Tilda Swinton has ‘zero regrets’ about Margaret Cho whitewashing row

Tilda Swinton is putting the row about her casting in Doctor Strange behind her.

Tilda Swinton has “zero regrets” about her heated exchange with comedian Margaret Cho over her casting as The Ancient One in Doctor Strange.

Marvel officials sparked a whitewashing controversy when they announced Swinton would play the character, which is depicted as Asian in the comics, in the 2016 superhero movie.

The We Need To Talk About Kevin star further inflamed the backlash as she privately reached out to Cho to ask why Asian-Americans were angry about her taking the role, and the funnywoman publicly took offence, prompting Swinton to release their email exchange.
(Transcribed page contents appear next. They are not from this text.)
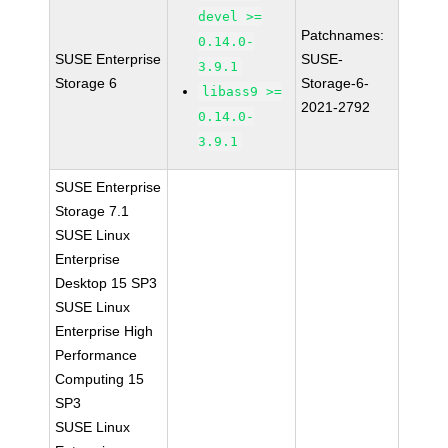
devel >=
Patchnames:
0.14.0-
SUSE Enterprise
SUSE-
3.9.1
Storage 6
Storage-6-
libass9 >=
2021-2792
0.14.0-
3.9.1
SUSE Enterprise
Storage 7.1
SUSE Linux
Enterprise
Desktop 15 SP3
SUSE Linux
Enterprise High
Performance
Computing 15
SP3
SUSE Linux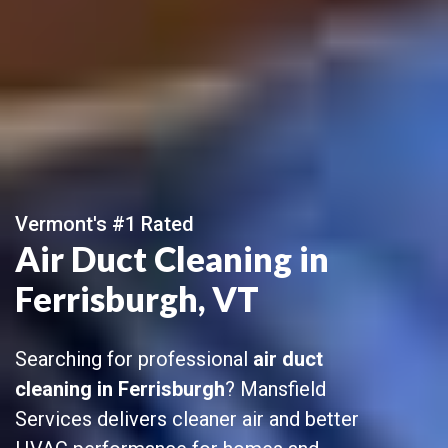
Vermont's #1 Rated
Air Duct Cleaning in
Ferrisburgh, VT
Searching for professional
air duct
cleaning in Ferrisburgh
? Mansfield
Services delivers cleaner air and better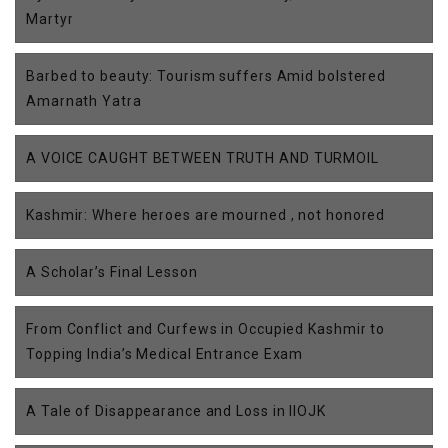
Martyr
Barbed to beauty: Tourism suffers Amid bolstered
Amarnath Yatra
A VOICE CAUGHT BETWEEN TRUTH AND TURMOIL
Kashmir: Where heroes are mourned , not honored
A Scholar’s Final Lesson
From Conflict and Curfews in Occupied Kashmir to
Topping India’s Medical Entrance Exam
A Tale of Disappearance and Loss in IIOJK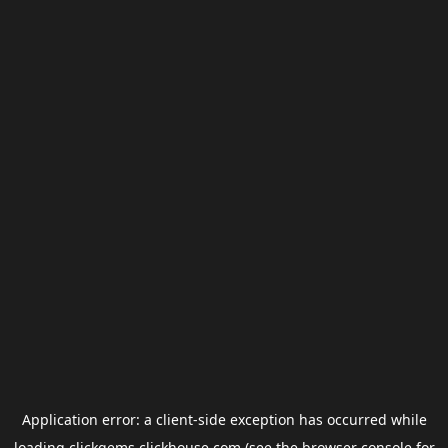
Application error: a
client
-side exception has occurred while
loading
clickgems.clickhouse.com
(see the
browser console
for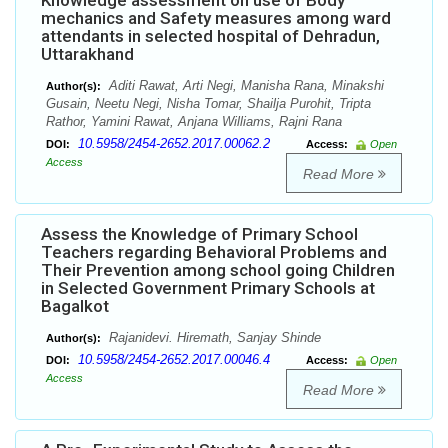
Knowledge assessment on use of Body
mechanics and Safety measures among ward
attendants in selected hospital of Dehradun,
Uttarakhand
Aditi Rawat, Arti Negi, Manisha Rana, Minakshi
Author(s):
Gusain, Neetu Negi, Nisha Tomar, Shailja Purohit, Tripta
Rathor, Yamini Rawat, Anjana Williams, Rajni Rana
10.5958/2454-2652.2017.00062.2
DOI:
Access:
Open
Access
Read More
Assess the Knowledge of Primary School
Teachers regarding Behavioral Problems and
Their Prevention among school going Children
in Selected Government Primary Schools at
Bagalkot
Rajanidevi. Hiremath, Sanjay Shinde
Author(s):
10.5958/2454-2652.2017.00046.4
DOI:
Access:
Open
Access
Read More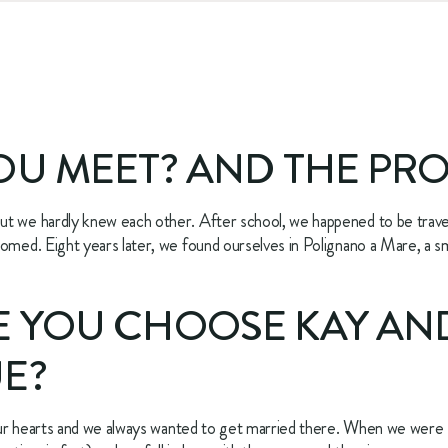
OU MEET? AND THE PR
t we hardly knew each other. After school, we happened to be travel
omed. Eight years later, we found ourselves in Polignano a Mare, a smal
 YOU CHOOSE KAY AND
E?
n our hearts and we always wanted to get married there. When we were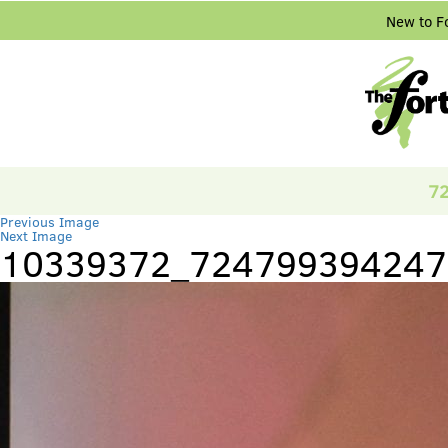
New to F
72
Previous Image
Next Image
10339372_724799394247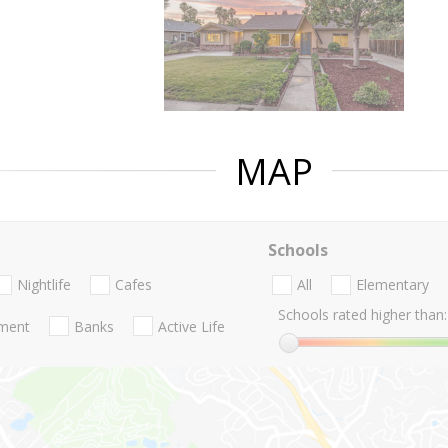
MAP
Schools
Nightlife
Cafes
All
Elementary
Schools rated higher than:
nment
Banks
Active Life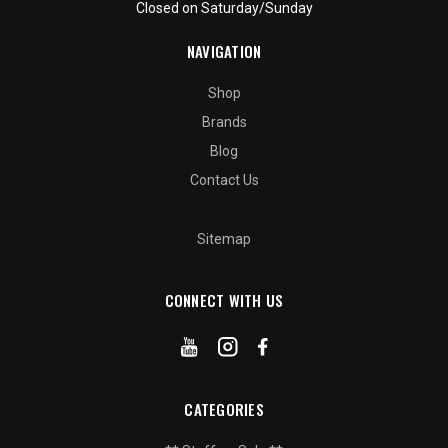
Closed on Saturday/Sunday
NAVIGATION
Shop
Brands
Blog
Contact Us
Sitemap
CONNECT WITH US
CATEGORIES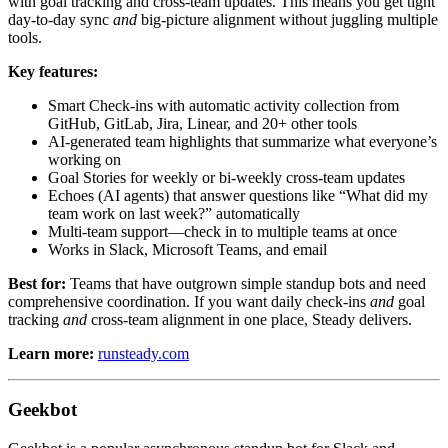
with goal tracking and cross-team updates. This means you get tight
day-to-day sync
and
big-picture alignment without juggling multiple
tools.
Key features:
Smart Check-ins with automatic activity collection from
GitHub, GitLab, Jira, Linear, and 20+ other tools
AI-generated team highlights that summarize what everyone’s
working on
Goal Stories for weekly or bi-weekly cross-team updates
Echoes (AI agents) that answer questions like “What did my
team work on last week?” automatically
Multi-team support—check in to multiple teams at once
Works in Slack, Microsoft Teams, and email
Best for:
Teams that have outgrown simple standup bots and need
comprehensive coordination. If you want daily check-ins
and
goal
tracking
and
cross-team alignment in one place, Steady delivers.
Learn more:
runsteady.com
Geekbot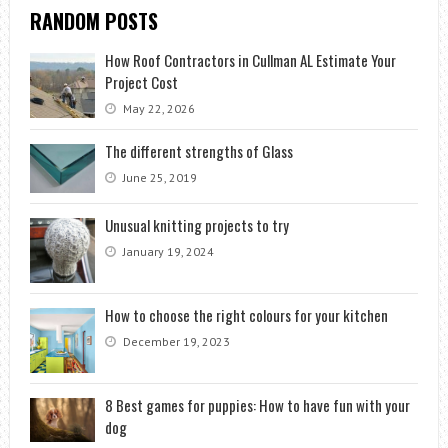
RANDOM POSTS
How Roof Contractors in Cullman AL Estimate Your
Project Cost
May 22, 2026
The different strengths of Glass
June 25, 2019
Unusual knitting projects to try
January 19, 2024
How to choose the right colours for your kitchen
December 19, 2023
8 Best games for puppies: How to have fun with your
dog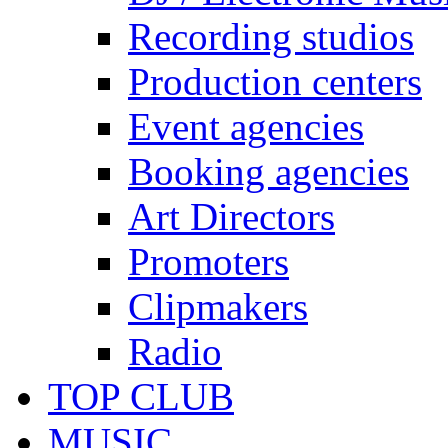
Recording studios
Production centers
Event agencies
Booking agencies
Art Directors
Promoters
Clipmakers
Radio
TOP CLUB
MUSIC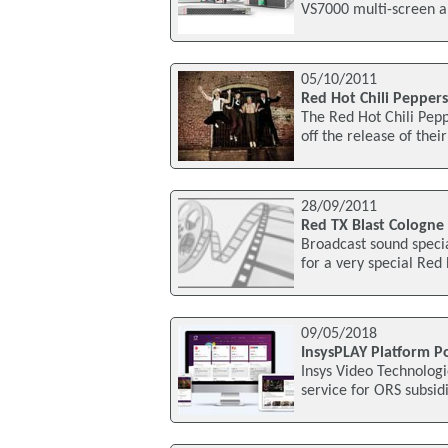
VS7000 multi-screen a
05/10/2011
Red Hot Chili Pepper
The Red Hot Chili Pepp
off the release of thei
28/09/2011
Red TX Blast Cologne
Broadcast sound speci
for a very special Red
09/05/2018
InsysPLAY Platform P
Insys Video Technolog
service for ORS subsid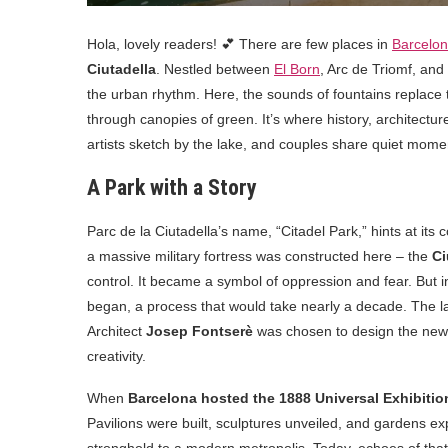
Hola, lovely readers! 💕 There are few places in
Barcelo
Ciutadella
. Nestled between
El Born
, Arc de Triomf, and 
the urban rhythm. Here, the sounds of fountains replace t
through canopies of green. It’s where history, architectur
artists sketch by the lake, and couples share quiet mome
A Park with a Story
Parc de la Ciutadella’s name, “Citadel Park,” hints at its
a massive military fortress was constructed here – the
Ci
control. It became a symbol of oppression and fear. But in
began, a process that would take nearly a decade. The lan
Architect
Josep Fontserè
was chosen to design the new 
creativity.
When
Barcelona hosted the 1888 Universal Exhibitio
Pavilions were built, sculptures unveiled, and gardens e
stronghold to a modern metropolis. Today, echoes of tha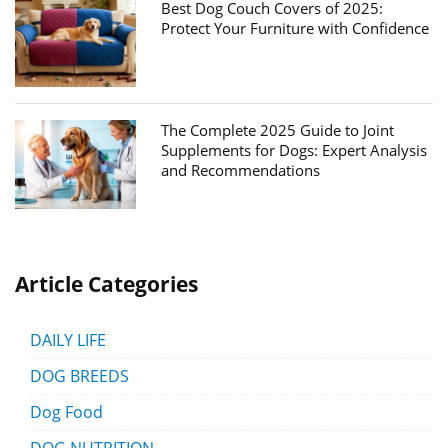
Best Dog Couch Covers of 2025:
Protect Your Furniture with Confidence
The Complete 2025 Guide to Joint
Supplements for Dogs: Expert Analysis
and Recommendations
Article Categories
DAILY LIFE
DOG BREEDS
Dog Food
DOG NUTRITION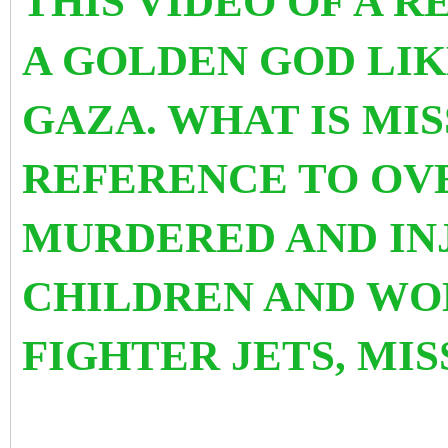
THIS VIDEO OF A R
A GOLDEN GOD LIK
GAZA. WHAT IS MIS
REFERENCE TO OVE
MURDERED AND IN
CHILDREN AND WO
FIGHTER JETS, MI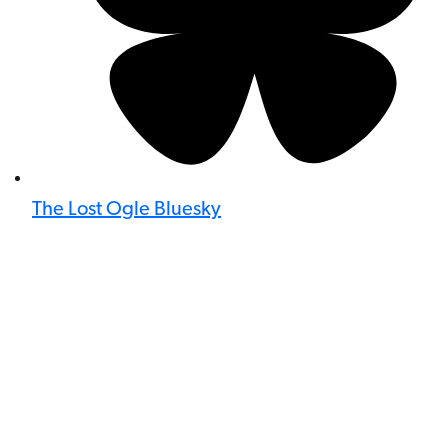
The Lost Ogle Bluesky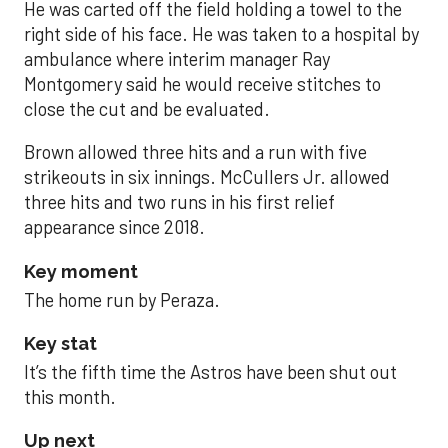
He was carted off the field holding a towel to the
right side of his face. He was taken to a hospital by
ambulance where interim manager Ray
Montgomery said he would receive stitches to
close the cut and be evaluated.
Brown allowed three hits and a run with five
strikeouts in six innings. McCullers Jr. allowed
three hits and two runs in his first relief
appearance since 2018.
Key moment
The home run by Peraza.
Key stat
It’s the fifth time the Astros have been shut out
this month.
Up next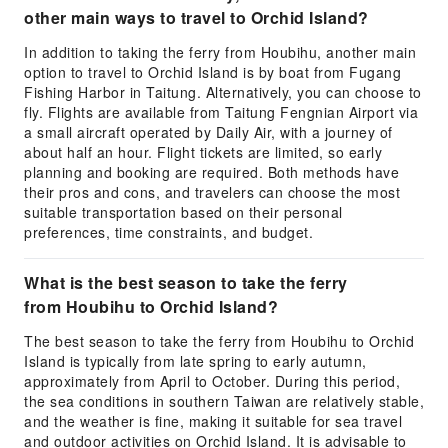
other main ways to travel to Orchid Island?
In addition to taking the ferry from Houbihu, another main
option to travel to Orchid Island is by boat from Fugang
Fishing Harbor in Taitung. Alternatively, you can choose to
fly. Flights are available from Taitung Fengnian Airport via
a small aircraft operated by Daily Air, with a journey of
about half an hour. Flight tickets are limited, so early
planning and booking are required. Both methods have
their pros and cons, and travelers can choose the most
suitable transportation based on their personal
preferences, time constraints, and budget.
What is the best season to take the ferry
from Houbihu to Orchid Island?
The best season to take the ferry from Houbihu to Orchid
Island is typically from late spring to early autumn,
approximately from April to October. During this period,
the sea conditions in southern Taiwan are relatively stable,
and the weather is fine, making it suitable for sea travel
and outdoor activities on Orchid Island. It is advisable to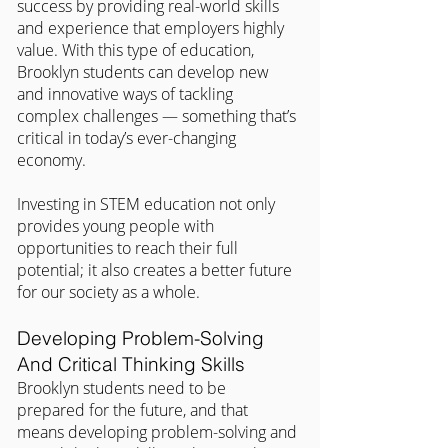
success by providing real-world skills 
and experience that employers highly 
value. With this type of education, 
Brooklyn students can develop new 
and innovative ways of tackling 
complex challenges — something that’s 
critical in today’s ever-changing 
economy.
Investing in STEM education not only 
provides young people with 
opportunities to reach their full 
potential; it also creates a better future 
for our society as a whole.
Developing Problem-Solving 
And Critical Thinking Skills
Brooklyn students need to be 
prepared for the future, and that 
means developing problem-solving and 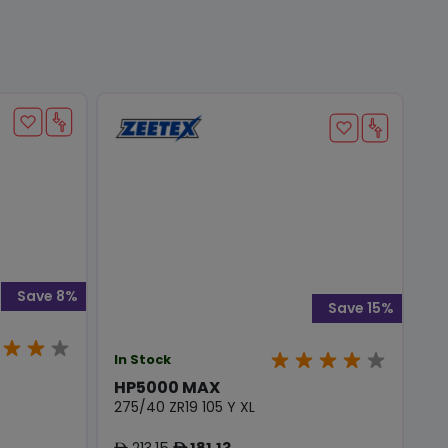
Save 8%
Save 15%
In Stock
HP5000 MAX
275/40 ZR19 105 Y XL
213.15
181.13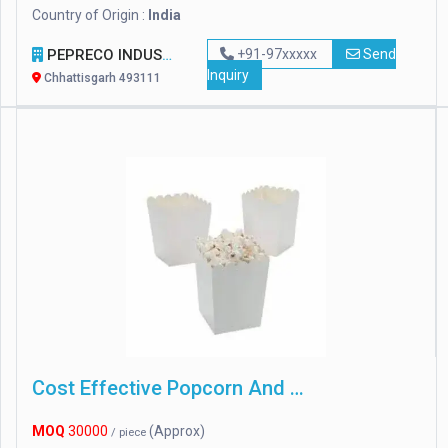
Country of Origin :
India
PEPRECO INDUSTRIES
+91-97xxxxx
Send
Inquiry
Chhattisgarh 493111
Cost Effective Popcorn And French Fries Boxes
MOQ
30000
(Approx)
/ piece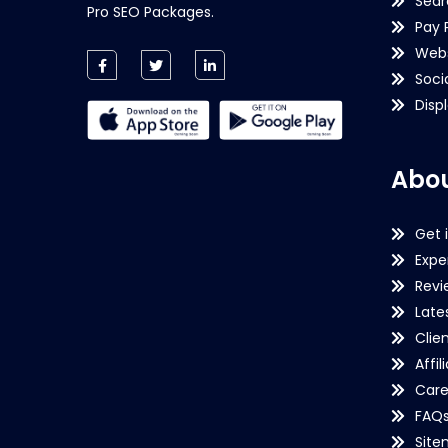
Sear
Pro SEO Packages.
Pay 
Webs
Soci
Disp
Abou
Get 
Expe
Revi
Late
Clie
Affil
Care
FAQ
Sit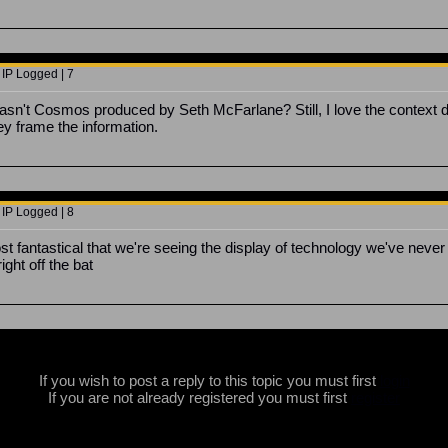
 IP Logged | 7
asn't Cosmos produced by Seth McFarlane? Still, I love the contex
y frame the information.
 IP Logged | 8
t fantastical that we're seeing the display of technology we've never
right off the bat
If you wish to post a reply to this topic you must first
login
If you are not already registered you must first
register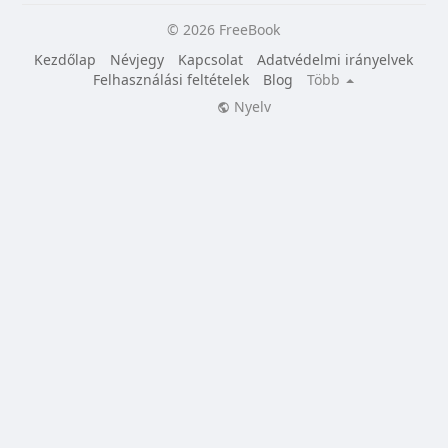
© 2026 FreeBook
Kezdőlap
Névjegy
Kapcsolat
Adatvédelmi irányelvek
Felhasználási feltételek
Blog
Több
Nyelv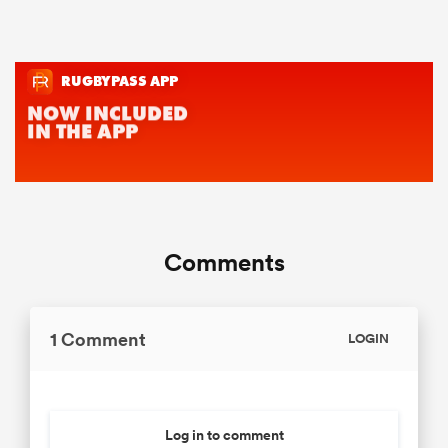
Comments
1 Comment
LOGIN
Log in to comment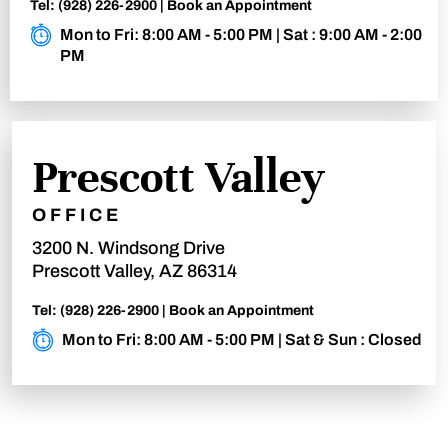
Tel:
(928) 226-2900
|
Book an Appointment
Mon to Fri: 8:00 AM - 5:00 PM | Sat : 9:00 AM - 2:00
PM
Prescott Valley
OFFICE
3200 N. Windsong Drive
Prescott Valley, AZ 86314
Tel:
(928) 226-2900
|
Book an Appointment
Mon to Fri: 8:00 AM - 5:00 PM | Sat & Sun : Closed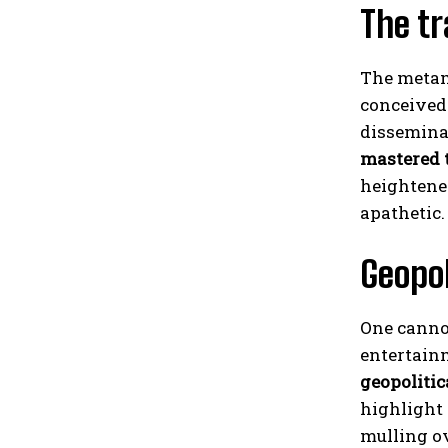
The tr
The metamo
conceived 
dissemina
mastered 
heightene
apathetic.
Geopol
One canno
entertain
geopolitic
highlight
mulling ov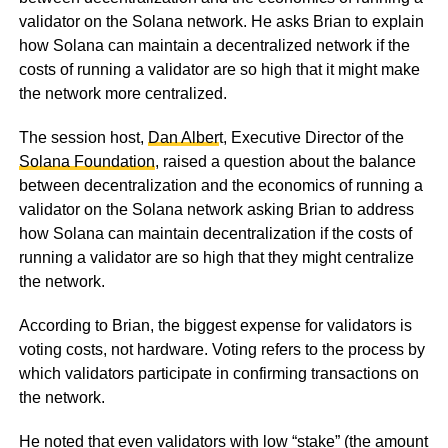
validator on the Solana network. He asks Brian to explain
how Solana can maintain a decentralized network if the
costs of running a validator are so high that it might make
the network more centralized.
The session host,
Dan Alber
t, Executive Director of the
Solana Foundation
, raised a question about the balance
between decentralization and the economics of running a
validator on the Solana network asking Brian to address
how Solana can maintain decentralization if the costs of
running a validator are so high that they might centralize
the network.
According to Brian, the biggest expense for validators is
voting costs, not hardware. Voting refers to the process by
which validators participate in confirming transactions on
the network.
He noted that even validators with low “stake” (the amount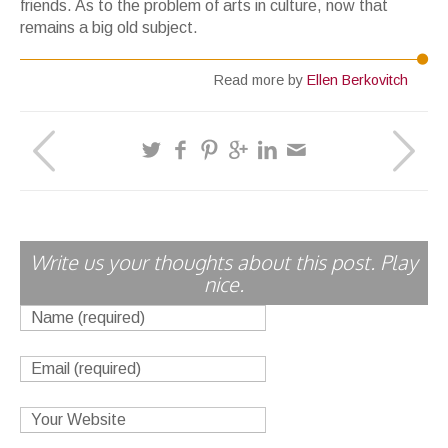
friends. As to the problem of arts in culture, now that
remains a big old subject.
Read more by
Ellen Berkovitch
Write us your thoughts about this post. Play
nice.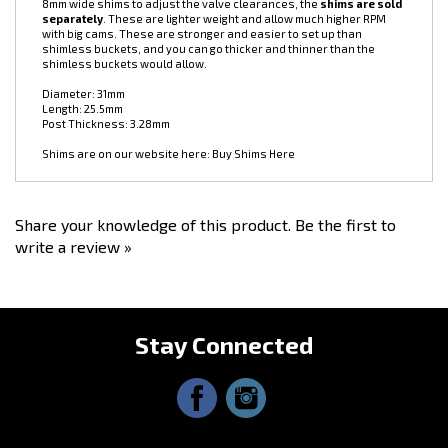
Supertech 1JZ/2JZ Cam Follower (Bucket) Set, 24pc. These are shim-
under buckets for JZ engines. You use them in conjunction with little
8mm wide shims to adjust the valve clearances, the
shims are sold
separately
. These are lighter weight and allow much higher RPM
with big cams. These are stronger and easier to set up than
shimless buckets, and you can go thicker and thinner than the
shimless buckets would allow.
Diameter: 31mm
Length: 25.5mm
Post Thickness: 3.28mm
Shims are on our website here:
Buy Shims Here
Share your knowledge of this product.
Be the first to
write a review »
Stay Connected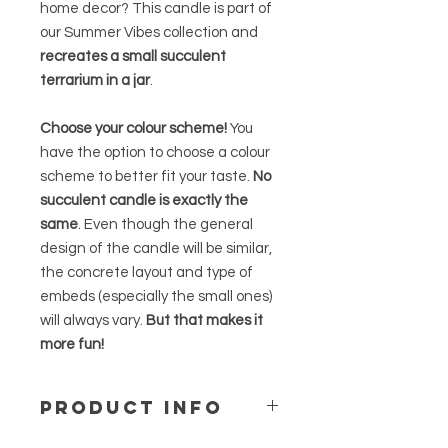
home decor? This candle is part of
our Summer Vibes collection and
recreates a small succulent
terrarium in a jar
.
Choose your colour scheme!
You
have the option to choose a colour
scheme to better fit your taste.
No
succulent candle is exactly the
same
. Even though the general
design of the candle will be similar,
the concrete layout and type of
embeds (especially the small ones)
will always vary.
But that makes it
more fun!
PRODUCT INFO
This succulent candle comes in
a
In a new interview with Variety, the Scottish actress described her decision to contact Cho as “questionable” but insisted she is not dwelling on the row.

“I made a questionable decision to reach out to somebody in a certain way, which was naive and clearly confusing, because their misunderstanding came about because of it,” the star said. “I was embarrassed that I had maybe gone up a blind alley in starting the correspondence in the first place – maybe I had confused matters – but beyond that, I have zero regrets.”

Cho previously said the interaction made her feel like a “house Asian” because Swinton had asked to explain “whitewashing” on behalf of “all the Asian people” despite the fact they did not know each other.

Back in May, Marvel boss Kevin Feige explained that Swinton was cast as they did not want the character to be a cliched Tibetan mystic, but admitted to Men’s Health magazine that he should have been able to “figure it out” so that an Asian actor was cast.

Reacting to his comments, Swinton said she was “very grateful” for the movie boss’ intervention as she had some questions about her casting at the time. Now, however, she’s willing to put the entire controversy behind her and hopes some good can come from it.

“I feel like we’re at the point now, where I can say it doesn’t matter anymore, and it was all worth it,” she added. “I think it was a hot spot (and) I was aware at the time of being caught in something that (was out of) my actual control. And that felt fine, because it wasn’t my voice that anybody needed to hear.”